Monday, February 27, 2012
Picacho Mountain(Peak)- Box Canyon
I've visited each of these places once, even though they are very close to Las Cruces. We hiked Box Canyon that runs along the north side of Picacho Peak back when we first moved here in '98 or '99. Didn't take any photos and don't remember much,except sticking close to the canyon walls for shade. A friend of mine recently told me about some perennial springs in Spring Canyon which is small tributary of Box Canyon. I thought it would make a nice little late winter, after lunch day hike. Seamus (my Scottie dog) and I started out from the parking area at the top of the mesa,before the road descends roughly into the canyon. We had walked less than a mile when we saw and heard some folks standing on the dam popping off round after round from their pistol. Call me overly cautious, or whatever you like,but I don't want be anywhere near young men shooting off guns. Once again, just like my experience in another part of the Robledos, they didn't seem to be shooting at anything( like a target) or being particularly consistent or careful as to the direction they were shooting. I have to say this kind of activity,so close to residential areas, and with bicycle riders, horse riders,hikers with pets and children frequenting the area, is just not appropriate. It may be legal,but that doesn't make it right.Oh well, if I ever visit this area again, I'll go on a weekday. It is pretty scenic but on the weekend there's too many people and too many bullets flying. And if I want to go to those springs, I'll visit in the late fall and hike in from the west side and avoid the main road and the dam area altogether.
I climbed Picacho Peak a few years back,starting from the lower Apache Dam walking along the road , and then crossing over the narrow ridge into the lower end of the above mentioned Box Canyon.We then went cross country up the north side of the mountain,which is quite steep, achieving the peak in short order. We descended using the road that's on the east side which leads directly over the ridge and back into Apache Canyon and to the dam.

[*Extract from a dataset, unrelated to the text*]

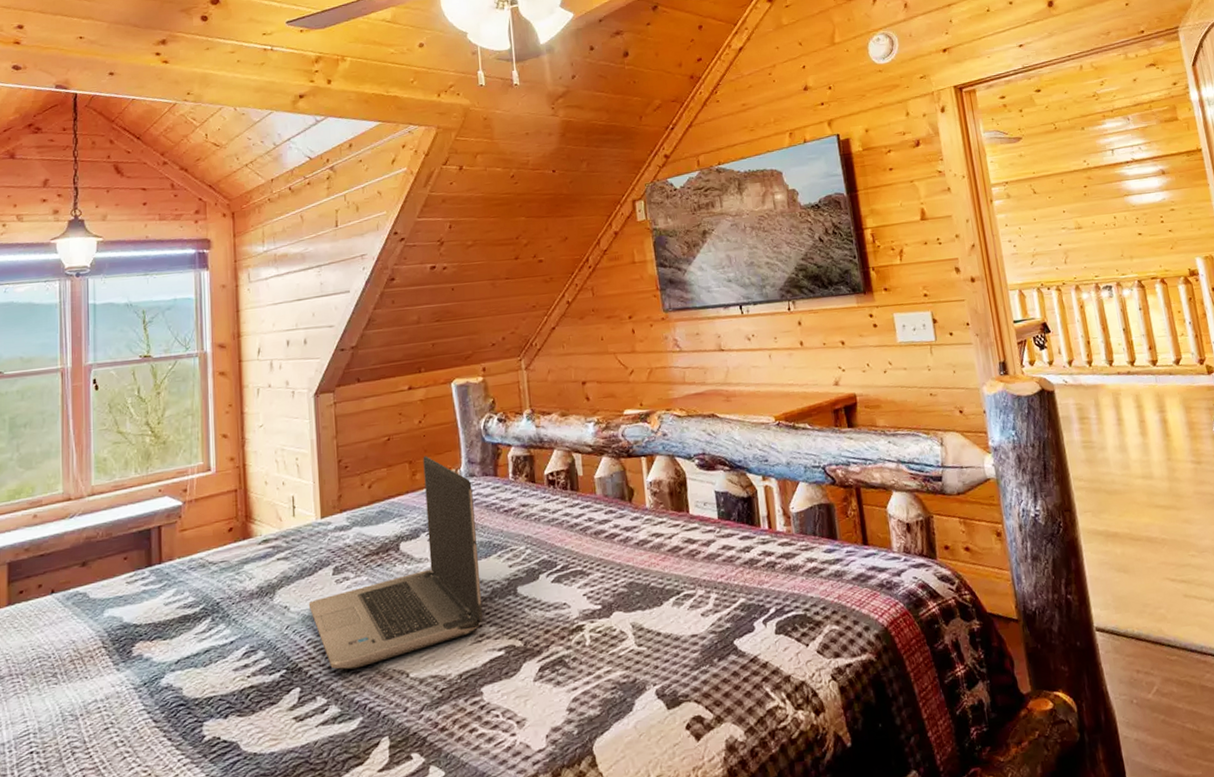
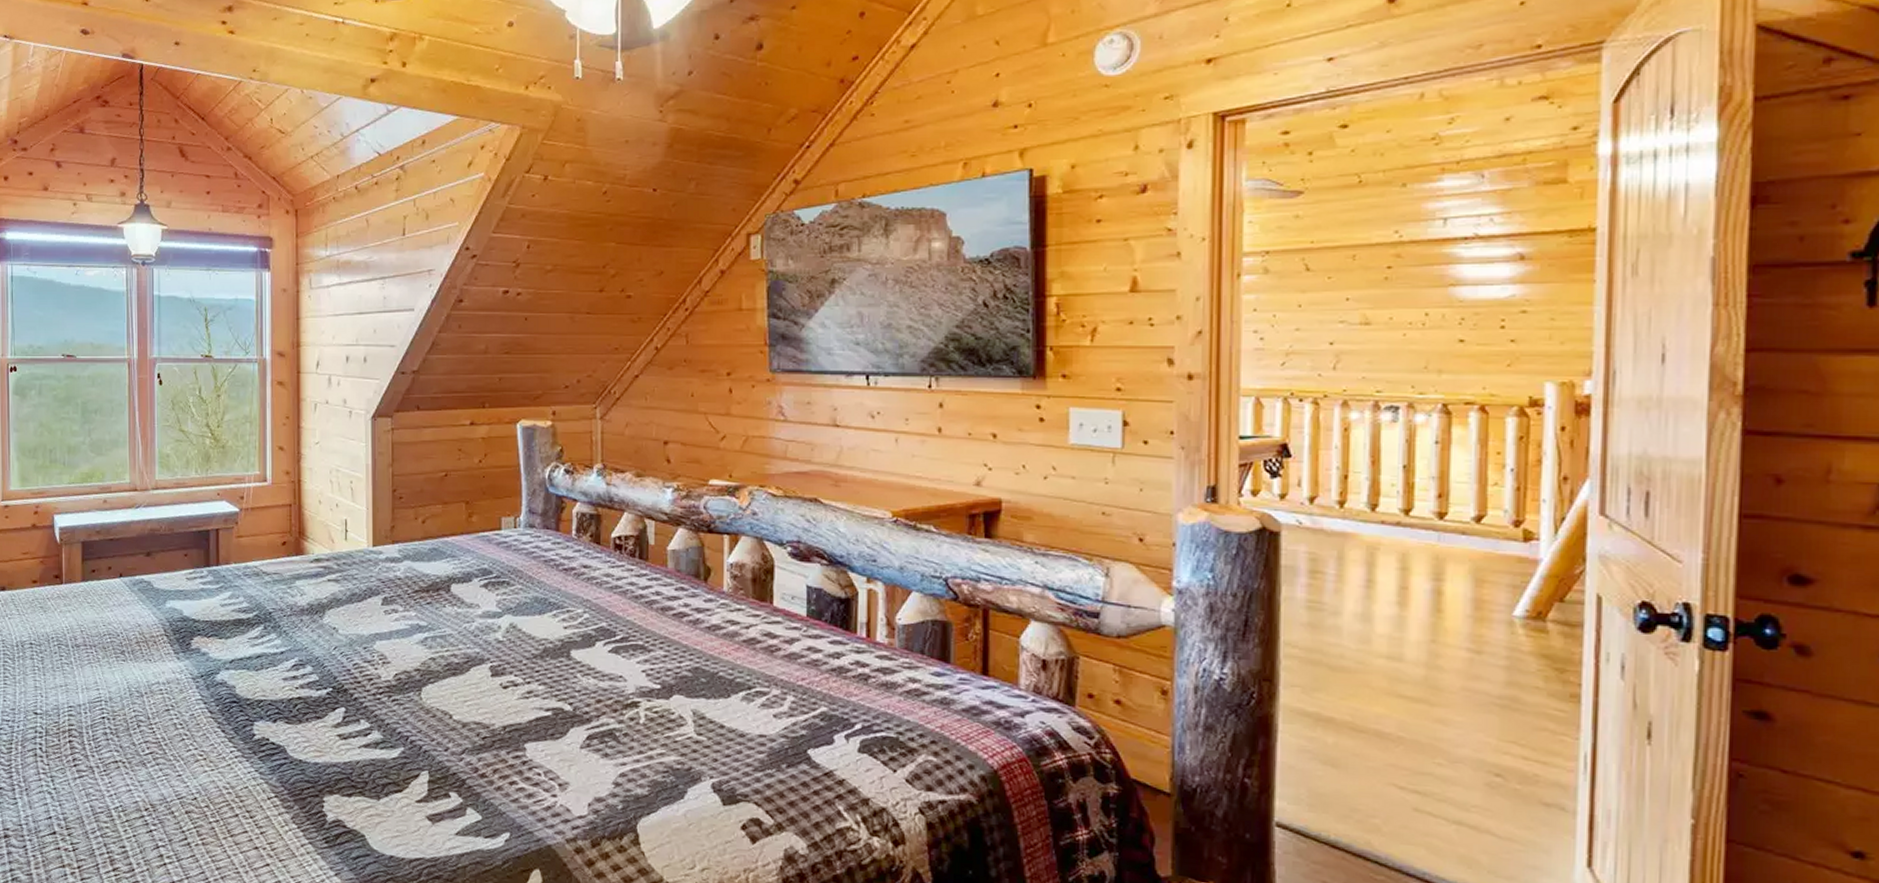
laptop computer: present [308,456,484,670] -> none [356,498,532,701]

On my way back from my recent trip I saw about 20 or more Texans, who for some reason had each driven their own car up from El Paso( I assume), parked along the road getting ready to start a hike. I thought to myself that the Robledo Mountains area is suffering from the same problems as the Organ Mountains do on weekends: too many people, irresponsible people, and conflicting recreation agendas. Still, I've enjoyed many hikes here in near or complete solitude even while walking on roads. The problem in the Robledos is that "net" of roads and jeep trail. More and more people are using them. And where vehicles go, trash and problems follow. I hope my imagination is up to the task of finding more obscure locations here for my adventures otherwise I might have to retire the Robledos altogether, but I believe I'm pretty much done with the obvious locations, at least until the management of these place experiences a major overhaul. Note: there are many routes to climbing Picacho Peak. Directions to this area and a route for a loop hike to both of these spots are in Greg Magee's Day Hikes and Nature Walks in the Las Cruces - El Paso Area.